VectorPipe

From XML

OSM XML files usually appear with the extension .osm. Since the data is all string-based, these files can be quite large compared to their PBF or ORC equivalents.

import org.apache.spark._
import scala.util.{Success, Failure}
import vectorpipe._

implicit val sc: SparkContext = new SparkContext(
  new SparkConf().setMaster("local[*]").setAppName("xml-example")
)

val path: String = "/some/path/on/your/machine/foo.osm"

osm.fromLocalXML(path) match {
  case Failure(e) => { }  /* Parsing failed somehow... is the filepath correct? */
  case Success((ns,ws,rs)) => { }  /* (RDD[(Long, Node)], RDD[(Long, Way)], RDD[(Long, Relation)]) */
}

sc.stop()

From PBF

For the time being, .osm.pbf files can be used by first converting them to .orc files using the osm2orc tool, and then following VectorPipe’s ORC instructions given below.

From ORC

You must first include an extra dependency to the libraryDependencies list in your build.sbt:

"org.apache.spark" %% "spark-hive" % "2.2.0"

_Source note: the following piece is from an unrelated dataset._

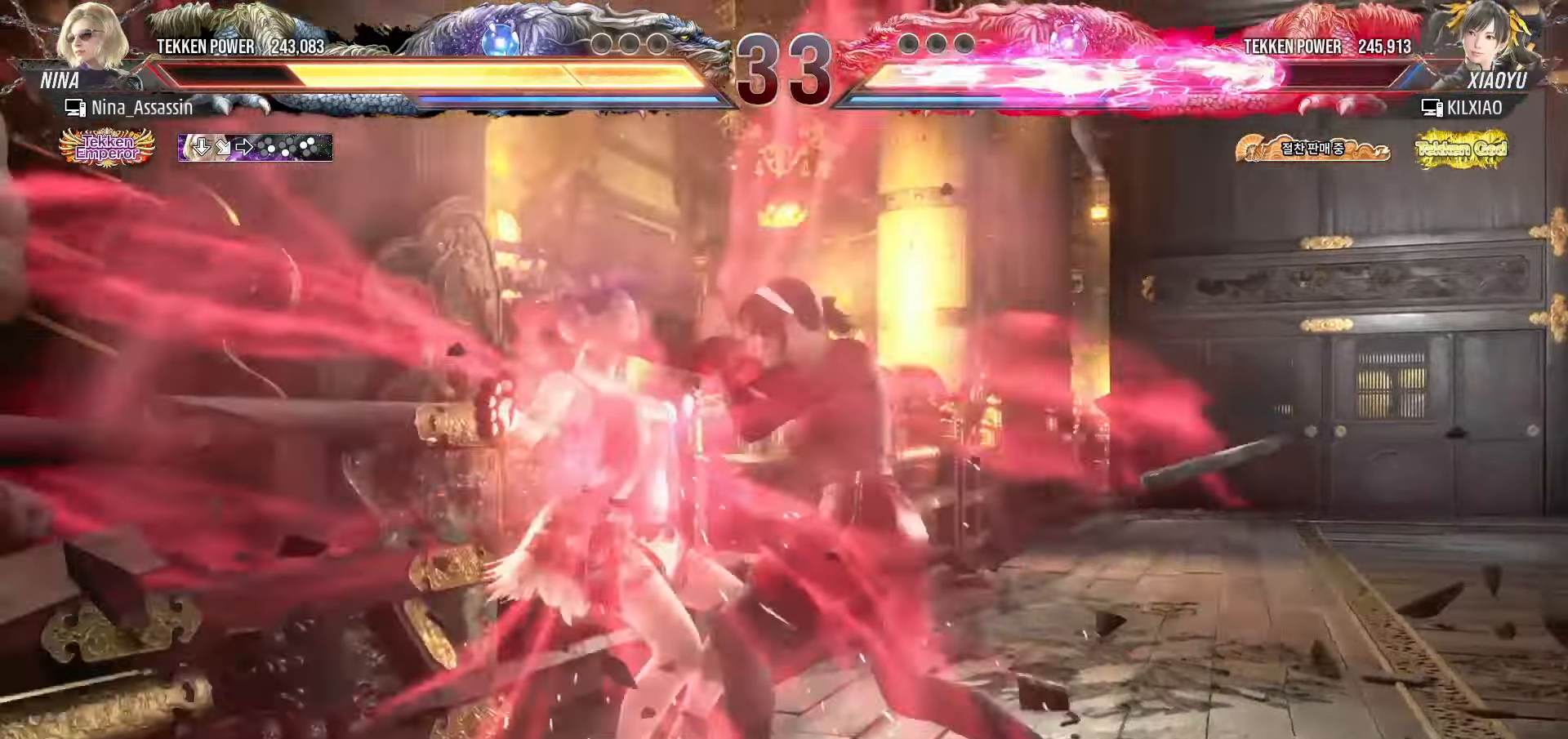
{"buttons": ["TRIANGLE"], "left_stick": "center", "events": [[283, "CIRCLE", "down"], [283, "SQUARE", "down"], [333, "CIRCLE", "up"], [333, "SQUARE", "up"], [450, "TRIANGLE", "down"]]}
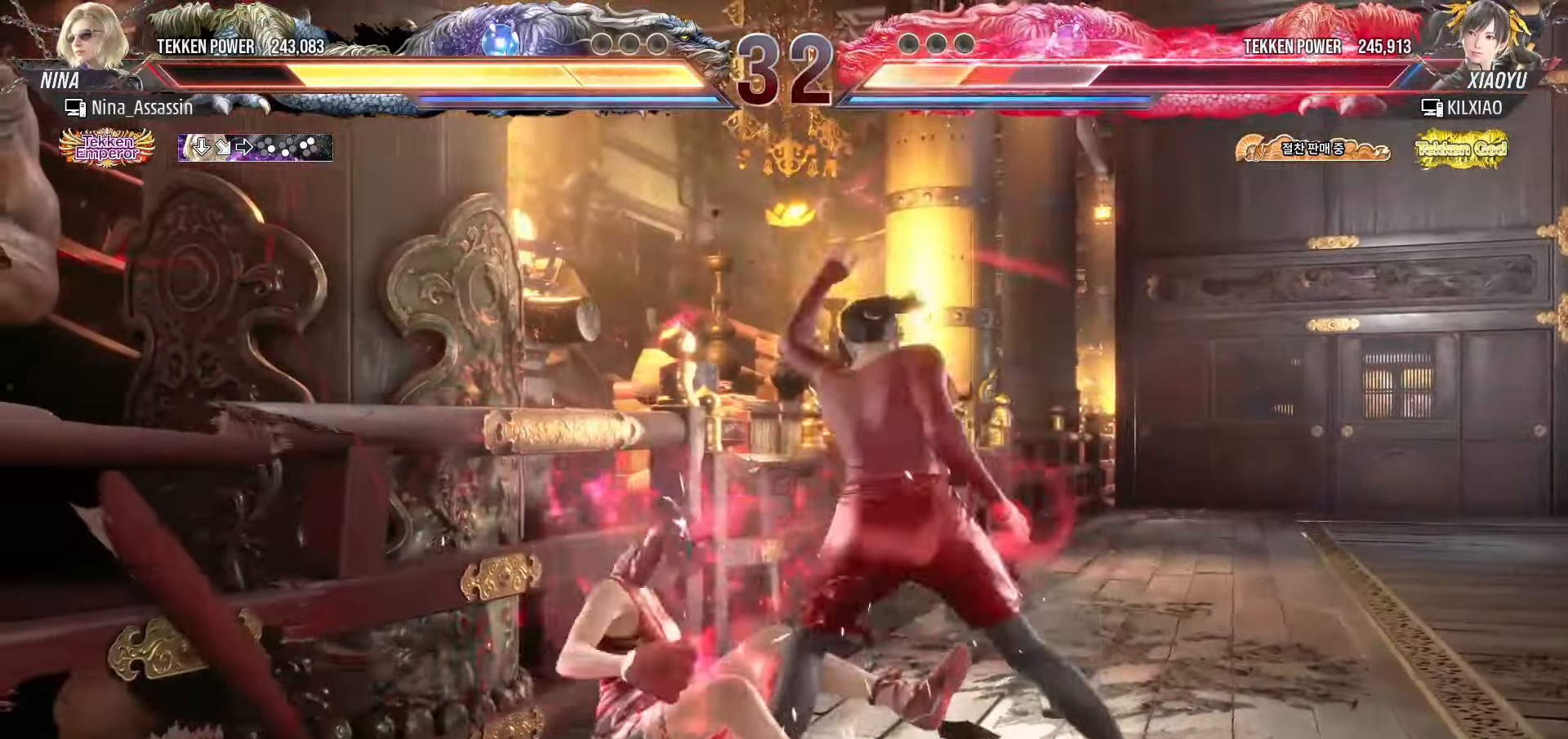
{"buttons": ["TRIANGLE"], "left_stick": "center", "events": []}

And then we can read our OSM data in parallel via Spark. Notice the use of SparkSession instead of SparkContext here:

import org.apache.spark.sql._
import scala.util.{Success, Failure}
import vectorpipe._

implicit val ss: SparkSession =
  SparkSession.builder.master("local[*]").appName("orc-example").enableHiveSupport.getOrCreate

val path: String = "s3://bucket/key/foo.orc"

osm.fromORC(path) match {
  case Failure(err) => { } /* Does the file exist? Do you have the right AWS credentials? */
  case Success((ns,ws,rs)) => { }  /* (RDD[(Long, Node)], RDD[(Long, Way)], RDD[(Long, Relation)]) */
}

ss.stop()

This approach will be particularly efficient when run on an EMR cluster, since EMR clusters have privileged access to S3.